Posted by Erin L on June 06, 1998 at 22:13:09:
In response to Novel Reading, written by John W on June 05, 1998 at 07:04:18
] There was a tendency to dismiss novel reading as an occupation for idle women, because the predominant mode in the late 1790's and early 1800's was for novels of 'sensibility' or Gothic novels, mostly trivial.(snip)
This is true, and, if I'm not mistaken, I believe that Northanger Abbey in fact began as a spoof on the so-called Gothic novels of the period. The Gothic novel was a type of romance epitomized by such works as Walpole's The Castle of Otranto and Ann Radcliffe's The Mysteries of Udolpho.

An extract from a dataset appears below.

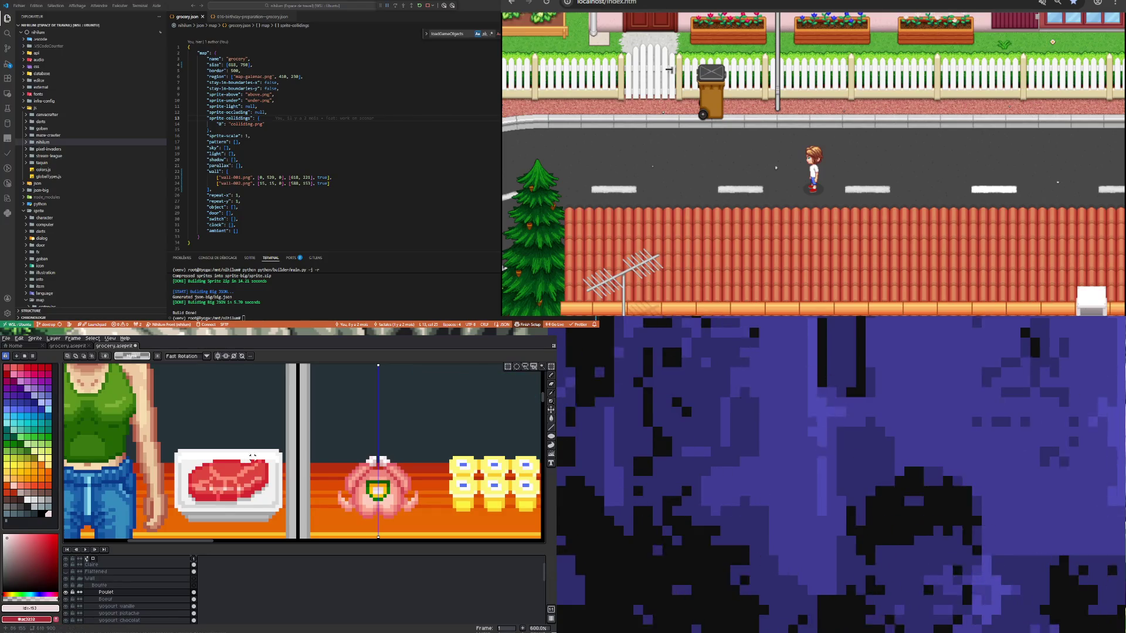
{"action": "left_click_drag", "start_coordinate": [271, 460], "coordinate": [267, 506]}
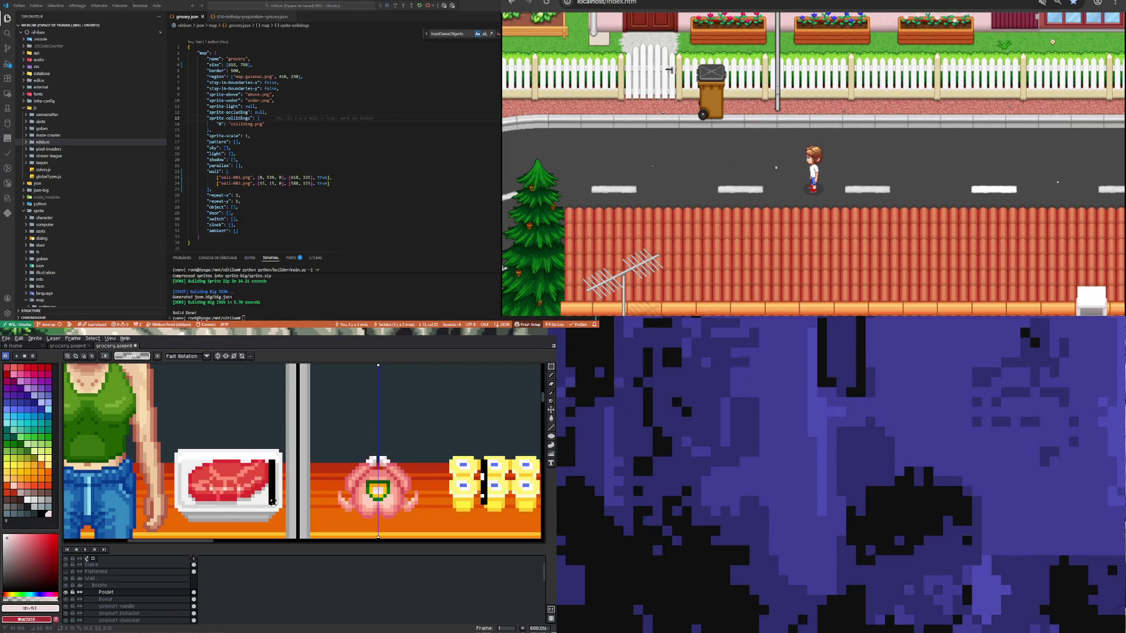
{"action": "left_click_drag", "start_coordinate": [269, 494], "coordinate": [200, 490]}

The introduction to my 1195 Wordsworth Edition of Northanger Abbey reads, in part:
"The effete Horace Walpole was a man of many parts with a penchant for the medieval in general and the Gothic in particular. His jeu d'esprit, The Castle of Otranto, was published in 1765 and represented the start of a craze for the Gothic novel. Perhaps its most significant successor was William Beckford's Vathek, published in 1786, which acted as a catalyst for the sudden outpouring of melodramatic novels set against sinister and exotic backgrounds in which disadvantaged heroines overcome misunderstandings, danger and the supernatural to triumph in the final chapter. The most admired exponent was Ann Radcliffe, author of The Romance of the Forest(1791) and, more importantly, The Mysteries of Udolpho(1794) which has become a byword for the excesses of the genre, thanks largely to Jane Austen's friendly pastiche Northanger Abbey."